Laura Turner

Personal information
- Nationality: British (English)
- Born: 12 August 1982 (age 43) London, England
- Height: 168 cm (5 ft 6 in)
- Weight: 57 kg (126 lb)

Sport
- Sport: athletics
- Club: Harrow AC

Achievements and titles
- Olympic finals: n/a
- Personal best(s): 60 m 7.25 100 m 11.09 200 m 23.29

Medal record
Representing England
Commonwealth Games
| Gold medal – first place | 2010 Delhi | 4x100 m relay |

= Laura Turner (sprinter) =

British sprinter (born 1982)

Laura Kate Turner-Alleyne (born 12 August 1982) is a British former sprinter, who represented Great Britain at the 2008 Olympics in Beijing.

== Biography ==
Turner competed in four Athletics World Championships and took five British national championship titles across her career, in 60 m, 100 m and 200 m.

She was part of the British 4 × 100 m relay team that finished 4th at the 2007 World Championships in Athletics in Osaka (along with Montell Douglas, Joice Maduaka and Emily Freeman).

Turner represented Great Britain at the 2008 Summer Olympics in Beijing, competing at the 100 m sprint. In her first round heat she placed fourth in a time of 11.65, which was not enough to advance to the second round.

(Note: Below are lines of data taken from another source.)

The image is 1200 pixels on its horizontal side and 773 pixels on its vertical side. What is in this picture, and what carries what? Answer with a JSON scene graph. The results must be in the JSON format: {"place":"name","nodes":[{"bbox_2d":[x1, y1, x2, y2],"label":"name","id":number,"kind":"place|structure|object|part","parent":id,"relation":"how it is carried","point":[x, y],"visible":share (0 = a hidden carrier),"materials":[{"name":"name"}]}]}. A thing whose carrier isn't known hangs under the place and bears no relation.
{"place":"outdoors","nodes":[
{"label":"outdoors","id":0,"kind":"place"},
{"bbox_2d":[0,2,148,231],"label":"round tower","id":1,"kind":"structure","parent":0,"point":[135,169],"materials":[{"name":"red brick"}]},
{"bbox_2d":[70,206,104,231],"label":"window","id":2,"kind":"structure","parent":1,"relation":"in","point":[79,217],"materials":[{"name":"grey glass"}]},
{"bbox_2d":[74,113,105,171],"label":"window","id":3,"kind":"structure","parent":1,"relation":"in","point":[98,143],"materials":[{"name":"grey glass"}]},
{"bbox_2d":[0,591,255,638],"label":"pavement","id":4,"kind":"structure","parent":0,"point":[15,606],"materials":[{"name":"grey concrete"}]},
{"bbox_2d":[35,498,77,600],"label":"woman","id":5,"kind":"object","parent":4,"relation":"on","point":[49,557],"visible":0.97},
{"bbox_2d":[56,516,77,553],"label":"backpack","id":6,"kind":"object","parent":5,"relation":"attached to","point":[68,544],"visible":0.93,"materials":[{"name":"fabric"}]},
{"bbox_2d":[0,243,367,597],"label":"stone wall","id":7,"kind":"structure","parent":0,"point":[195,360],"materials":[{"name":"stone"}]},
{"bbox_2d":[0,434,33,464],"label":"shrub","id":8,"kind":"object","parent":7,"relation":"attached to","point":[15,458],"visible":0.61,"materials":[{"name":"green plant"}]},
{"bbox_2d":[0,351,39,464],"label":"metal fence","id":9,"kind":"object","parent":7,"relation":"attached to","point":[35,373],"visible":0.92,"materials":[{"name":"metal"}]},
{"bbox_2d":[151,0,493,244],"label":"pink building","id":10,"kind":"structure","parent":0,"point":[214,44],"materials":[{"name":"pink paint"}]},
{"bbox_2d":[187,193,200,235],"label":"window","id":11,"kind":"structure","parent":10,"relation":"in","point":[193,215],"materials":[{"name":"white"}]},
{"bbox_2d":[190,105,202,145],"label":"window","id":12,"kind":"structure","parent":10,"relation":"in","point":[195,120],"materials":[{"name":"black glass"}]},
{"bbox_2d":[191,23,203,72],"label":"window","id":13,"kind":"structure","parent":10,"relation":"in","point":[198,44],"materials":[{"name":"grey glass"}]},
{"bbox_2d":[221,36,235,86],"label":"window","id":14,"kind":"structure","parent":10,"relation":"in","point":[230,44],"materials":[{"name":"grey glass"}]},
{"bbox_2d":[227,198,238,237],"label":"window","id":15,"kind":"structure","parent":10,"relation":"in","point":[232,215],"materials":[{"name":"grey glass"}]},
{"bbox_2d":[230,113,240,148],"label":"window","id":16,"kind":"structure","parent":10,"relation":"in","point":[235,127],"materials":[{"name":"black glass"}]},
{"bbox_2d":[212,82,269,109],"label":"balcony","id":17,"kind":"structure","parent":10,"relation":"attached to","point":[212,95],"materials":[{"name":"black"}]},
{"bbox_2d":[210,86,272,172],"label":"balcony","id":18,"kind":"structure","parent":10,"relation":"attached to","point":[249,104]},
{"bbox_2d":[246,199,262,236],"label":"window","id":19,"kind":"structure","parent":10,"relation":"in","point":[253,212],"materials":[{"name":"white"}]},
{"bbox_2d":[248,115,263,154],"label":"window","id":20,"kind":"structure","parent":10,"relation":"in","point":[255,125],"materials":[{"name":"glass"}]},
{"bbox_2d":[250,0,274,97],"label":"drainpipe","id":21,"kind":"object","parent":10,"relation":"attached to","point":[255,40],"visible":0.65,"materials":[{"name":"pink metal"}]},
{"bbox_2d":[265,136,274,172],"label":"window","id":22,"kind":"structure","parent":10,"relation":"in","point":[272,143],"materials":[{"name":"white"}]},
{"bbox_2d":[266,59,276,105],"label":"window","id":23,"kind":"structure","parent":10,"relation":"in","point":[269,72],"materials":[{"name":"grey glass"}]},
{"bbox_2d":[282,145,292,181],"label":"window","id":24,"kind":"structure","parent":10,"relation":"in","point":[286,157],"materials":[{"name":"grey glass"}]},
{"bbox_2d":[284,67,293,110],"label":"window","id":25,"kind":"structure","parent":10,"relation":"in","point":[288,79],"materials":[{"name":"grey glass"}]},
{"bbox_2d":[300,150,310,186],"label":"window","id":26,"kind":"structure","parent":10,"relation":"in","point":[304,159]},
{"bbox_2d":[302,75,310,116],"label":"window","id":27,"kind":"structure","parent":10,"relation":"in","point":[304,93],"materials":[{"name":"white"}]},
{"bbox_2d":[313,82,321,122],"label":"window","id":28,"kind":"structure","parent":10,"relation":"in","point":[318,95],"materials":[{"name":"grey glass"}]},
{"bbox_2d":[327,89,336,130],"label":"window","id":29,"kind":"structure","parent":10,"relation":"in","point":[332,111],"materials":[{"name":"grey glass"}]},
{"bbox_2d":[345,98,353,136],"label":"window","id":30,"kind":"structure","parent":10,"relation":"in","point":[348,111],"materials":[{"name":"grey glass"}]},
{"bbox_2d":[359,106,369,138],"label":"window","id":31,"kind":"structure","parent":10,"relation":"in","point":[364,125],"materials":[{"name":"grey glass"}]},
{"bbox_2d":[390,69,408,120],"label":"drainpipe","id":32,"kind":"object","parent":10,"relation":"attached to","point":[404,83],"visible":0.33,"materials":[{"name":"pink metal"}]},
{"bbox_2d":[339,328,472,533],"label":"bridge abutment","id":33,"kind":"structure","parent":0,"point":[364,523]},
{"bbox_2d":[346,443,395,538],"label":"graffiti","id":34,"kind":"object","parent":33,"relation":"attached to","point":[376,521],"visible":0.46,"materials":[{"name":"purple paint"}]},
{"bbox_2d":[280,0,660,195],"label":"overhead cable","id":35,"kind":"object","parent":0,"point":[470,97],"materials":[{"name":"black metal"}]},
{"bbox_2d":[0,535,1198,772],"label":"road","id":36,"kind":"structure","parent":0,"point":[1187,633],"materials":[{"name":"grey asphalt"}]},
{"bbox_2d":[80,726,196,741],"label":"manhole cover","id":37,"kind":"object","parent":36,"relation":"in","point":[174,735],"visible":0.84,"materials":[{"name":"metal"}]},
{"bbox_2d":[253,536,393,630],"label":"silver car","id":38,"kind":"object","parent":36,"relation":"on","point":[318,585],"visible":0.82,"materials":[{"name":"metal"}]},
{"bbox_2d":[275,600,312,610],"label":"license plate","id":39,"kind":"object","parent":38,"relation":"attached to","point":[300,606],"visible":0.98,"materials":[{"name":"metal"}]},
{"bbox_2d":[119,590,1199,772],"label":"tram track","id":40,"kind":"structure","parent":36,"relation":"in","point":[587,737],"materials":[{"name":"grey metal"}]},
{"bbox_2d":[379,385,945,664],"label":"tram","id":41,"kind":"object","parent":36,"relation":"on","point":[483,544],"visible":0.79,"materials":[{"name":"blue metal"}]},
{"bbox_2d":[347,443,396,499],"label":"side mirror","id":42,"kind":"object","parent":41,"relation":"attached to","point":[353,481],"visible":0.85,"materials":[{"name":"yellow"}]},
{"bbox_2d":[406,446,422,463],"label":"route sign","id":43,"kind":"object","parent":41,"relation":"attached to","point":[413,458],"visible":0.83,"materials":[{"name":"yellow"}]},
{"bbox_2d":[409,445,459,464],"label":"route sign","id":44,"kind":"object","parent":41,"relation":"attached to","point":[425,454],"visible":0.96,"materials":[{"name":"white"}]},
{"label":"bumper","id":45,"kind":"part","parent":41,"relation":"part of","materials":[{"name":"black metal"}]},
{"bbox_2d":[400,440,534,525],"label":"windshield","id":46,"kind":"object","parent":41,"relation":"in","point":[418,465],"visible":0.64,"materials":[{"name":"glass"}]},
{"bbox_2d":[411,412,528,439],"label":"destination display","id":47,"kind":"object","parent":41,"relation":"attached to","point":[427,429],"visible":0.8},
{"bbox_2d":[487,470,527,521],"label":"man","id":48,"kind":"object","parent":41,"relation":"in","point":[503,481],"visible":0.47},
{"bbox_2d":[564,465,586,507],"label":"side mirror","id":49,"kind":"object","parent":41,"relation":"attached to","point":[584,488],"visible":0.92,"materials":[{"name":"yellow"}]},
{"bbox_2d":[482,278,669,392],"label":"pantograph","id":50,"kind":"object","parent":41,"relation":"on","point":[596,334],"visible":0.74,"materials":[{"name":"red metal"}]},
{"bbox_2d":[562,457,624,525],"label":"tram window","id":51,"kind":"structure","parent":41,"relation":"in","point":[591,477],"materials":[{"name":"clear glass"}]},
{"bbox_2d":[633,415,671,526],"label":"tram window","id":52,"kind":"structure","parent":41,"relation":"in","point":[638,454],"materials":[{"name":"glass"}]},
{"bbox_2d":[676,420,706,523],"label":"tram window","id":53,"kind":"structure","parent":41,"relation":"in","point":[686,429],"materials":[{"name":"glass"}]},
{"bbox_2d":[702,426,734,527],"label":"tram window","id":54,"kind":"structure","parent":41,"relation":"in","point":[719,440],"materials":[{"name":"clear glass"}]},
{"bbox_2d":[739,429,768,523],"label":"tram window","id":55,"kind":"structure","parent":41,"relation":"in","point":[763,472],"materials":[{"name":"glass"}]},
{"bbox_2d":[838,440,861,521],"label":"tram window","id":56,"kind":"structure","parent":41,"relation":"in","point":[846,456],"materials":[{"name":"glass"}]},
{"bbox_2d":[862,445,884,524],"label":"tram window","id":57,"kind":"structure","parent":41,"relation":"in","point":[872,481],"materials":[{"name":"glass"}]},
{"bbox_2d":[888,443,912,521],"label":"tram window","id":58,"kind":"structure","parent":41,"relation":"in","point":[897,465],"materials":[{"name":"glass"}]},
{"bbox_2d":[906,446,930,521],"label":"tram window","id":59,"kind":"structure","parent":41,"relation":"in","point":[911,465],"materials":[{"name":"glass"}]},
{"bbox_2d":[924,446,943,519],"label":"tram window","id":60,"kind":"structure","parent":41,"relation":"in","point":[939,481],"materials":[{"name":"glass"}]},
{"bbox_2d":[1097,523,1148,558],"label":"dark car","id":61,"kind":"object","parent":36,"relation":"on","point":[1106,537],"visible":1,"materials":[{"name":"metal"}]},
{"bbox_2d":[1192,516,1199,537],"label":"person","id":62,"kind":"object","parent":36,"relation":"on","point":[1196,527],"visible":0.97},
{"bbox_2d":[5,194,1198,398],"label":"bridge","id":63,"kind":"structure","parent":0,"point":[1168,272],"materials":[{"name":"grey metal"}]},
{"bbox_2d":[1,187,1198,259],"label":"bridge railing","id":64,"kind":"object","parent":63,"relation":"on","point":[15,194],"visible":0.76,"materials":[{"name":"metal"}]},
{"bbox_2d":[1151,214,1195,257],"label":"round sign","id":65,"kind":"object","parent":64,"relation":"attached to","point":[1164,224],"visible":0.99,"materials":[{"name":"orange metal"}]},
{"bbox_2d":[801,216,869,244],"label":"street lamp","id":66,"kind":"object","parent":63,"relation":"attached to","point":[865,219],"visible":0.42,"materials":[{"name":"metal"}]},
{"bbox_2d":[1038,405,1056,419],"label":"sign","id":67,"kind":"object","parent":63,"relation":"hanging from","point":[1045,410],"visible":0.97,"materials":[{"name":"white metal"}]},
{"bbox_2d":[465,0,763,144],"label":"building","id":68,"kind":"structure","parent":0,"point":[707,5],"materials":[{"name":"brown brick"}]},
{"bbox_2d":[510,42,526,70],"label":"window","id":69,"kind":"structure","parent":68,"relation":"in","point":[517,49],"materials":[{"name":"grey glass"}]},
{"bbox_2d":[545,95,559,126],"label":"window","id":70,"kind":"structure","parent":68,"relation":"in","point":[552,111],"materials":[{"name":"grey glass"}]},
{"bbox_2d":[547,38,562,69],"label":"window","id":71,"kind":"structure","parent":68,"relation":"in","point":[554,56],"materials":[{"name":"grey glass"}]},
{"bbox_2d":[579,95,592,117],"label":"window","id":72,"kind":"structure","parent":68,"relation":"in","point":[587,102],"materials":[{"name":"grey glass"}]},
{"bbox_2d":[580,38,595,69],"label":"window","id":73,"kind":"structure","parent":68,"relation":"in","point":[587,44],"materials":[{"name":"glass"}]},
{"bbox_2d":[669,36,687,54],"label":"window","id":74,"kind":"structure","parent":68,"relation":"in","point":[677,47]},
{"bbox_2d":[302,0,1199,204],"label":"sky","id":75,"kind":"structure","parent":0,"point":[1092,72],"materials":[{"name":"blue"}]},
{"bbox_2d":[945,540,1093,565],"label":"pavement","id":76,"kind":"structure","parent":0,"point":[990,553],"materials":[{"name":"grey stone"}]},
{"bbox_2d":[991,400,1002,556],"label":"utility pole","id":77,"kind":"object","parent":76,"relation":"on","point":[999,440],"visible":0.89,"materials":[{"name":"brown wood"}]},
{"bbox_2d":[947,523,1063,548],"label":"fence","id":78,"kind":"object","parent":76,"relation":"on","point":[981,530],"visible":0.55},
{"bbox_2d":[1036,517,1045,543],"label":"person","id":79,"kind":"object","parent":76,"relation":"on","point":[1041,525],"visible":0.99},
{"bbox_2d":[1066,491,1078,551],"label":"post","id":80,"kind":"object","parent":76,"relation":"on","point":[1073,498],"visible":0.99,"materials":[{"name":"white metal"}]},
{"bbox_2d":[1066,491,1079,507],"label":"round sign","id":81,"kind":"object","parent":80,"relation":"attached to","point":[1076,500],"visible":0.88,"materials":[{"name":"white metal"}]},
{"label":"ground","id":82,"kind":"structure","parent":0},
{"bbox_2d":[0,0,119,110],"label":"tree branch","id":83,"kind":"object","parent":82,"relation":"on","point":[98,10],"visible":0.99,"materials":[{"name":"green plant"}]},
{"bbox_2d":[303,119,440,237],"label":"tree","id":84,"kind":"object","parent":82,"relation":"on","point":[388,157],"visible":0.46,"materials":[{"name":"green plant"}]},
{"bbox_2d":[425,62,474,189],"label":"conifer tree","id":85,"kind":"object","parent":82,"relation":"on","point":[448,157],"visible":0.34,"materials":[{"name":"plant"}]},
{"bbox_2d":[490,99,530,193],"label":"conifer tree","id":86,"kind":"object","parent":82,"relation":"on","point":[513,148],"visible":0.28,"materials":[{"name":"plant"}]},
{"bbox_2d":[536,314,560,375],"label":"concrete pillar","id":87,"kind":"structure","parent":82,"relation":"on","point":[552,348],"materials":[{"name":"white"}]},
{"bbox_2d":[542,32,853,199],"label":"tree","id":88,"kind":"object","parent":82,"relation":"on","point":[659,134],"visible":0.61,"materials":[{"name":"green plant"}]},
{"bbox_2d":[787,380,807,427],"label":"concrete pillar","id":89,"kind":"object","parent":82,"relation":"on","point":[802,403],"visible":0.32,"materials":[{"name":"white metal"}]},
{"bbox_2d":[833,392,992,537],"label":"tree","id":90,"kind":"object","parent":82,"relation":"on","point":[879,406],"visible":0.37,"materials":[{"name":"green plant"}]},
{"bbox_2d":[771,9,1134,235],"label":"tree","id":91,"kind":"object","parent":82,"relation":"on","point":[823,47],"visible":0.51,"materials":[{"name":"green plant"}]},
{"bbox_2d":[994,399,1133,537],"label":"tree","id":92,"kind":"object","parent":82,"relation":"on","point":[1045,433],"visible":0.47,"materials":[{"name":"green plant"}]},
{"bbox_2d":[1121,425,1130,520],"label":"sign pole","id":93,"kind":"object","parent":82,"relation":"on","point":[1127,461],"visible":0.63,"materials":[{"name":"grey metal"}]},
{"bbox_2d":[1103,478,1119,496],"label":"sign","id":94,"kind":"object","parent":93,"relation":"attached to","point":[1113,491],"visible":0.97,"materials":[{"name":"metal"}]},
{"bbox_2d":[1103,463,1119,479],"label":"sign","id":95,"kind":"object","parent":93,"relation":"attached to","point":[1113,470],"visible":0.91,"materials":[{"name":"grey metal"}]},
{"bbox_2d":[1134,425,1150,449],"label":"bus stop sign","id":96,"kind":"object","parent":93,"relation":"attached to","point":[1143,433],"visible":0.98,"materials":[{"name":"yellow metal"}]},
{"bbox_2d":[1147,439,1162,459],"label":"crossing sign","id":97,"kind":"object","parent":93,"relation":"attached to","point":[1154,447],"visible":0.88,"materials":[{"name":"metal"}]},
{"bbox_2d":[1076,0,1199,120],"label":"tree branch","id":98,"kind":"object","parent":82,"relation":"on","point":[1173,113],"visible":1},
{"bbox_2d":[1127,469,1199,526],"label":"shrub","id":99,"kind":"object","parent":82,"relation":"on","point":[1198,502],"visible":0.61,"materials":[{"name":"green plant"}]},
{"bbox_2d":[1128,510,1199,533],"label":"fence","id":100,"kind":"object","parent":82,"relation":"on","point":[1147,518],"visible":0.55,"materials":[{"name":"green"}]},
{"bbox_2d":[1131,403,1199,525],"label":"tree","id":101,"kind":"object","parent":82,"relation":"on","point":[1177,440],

At the 2010 Commonwealth Games in Delhi, Turner, competing for England, was involved in the controversial false start incident as a result of which the race winner Sally Pearson was later disqualified. Both Turner and Pearson false-started, but initially only Turner was given the red card to exclude her from the race. Turner immediately protested at being singled out, and decided to run the race and appeal afterwards. She finished last, and her appeal was turned down. Pearson was subsequently disqualified and the gold medal was awarded to Nigeria's Oludamola Osayomi. However, she also won a gold medal in Delhi as part of the English team in the 4 × 100 m relay, alongside Douglas, Katherine Endacott and Abiodun Oyepitan. She finished her competitive career in 2013, becoming a coach.

Turner attended Brunel University London, where she graduated with a BSc in Sports Sciences and an MSc in High Performance Physiology.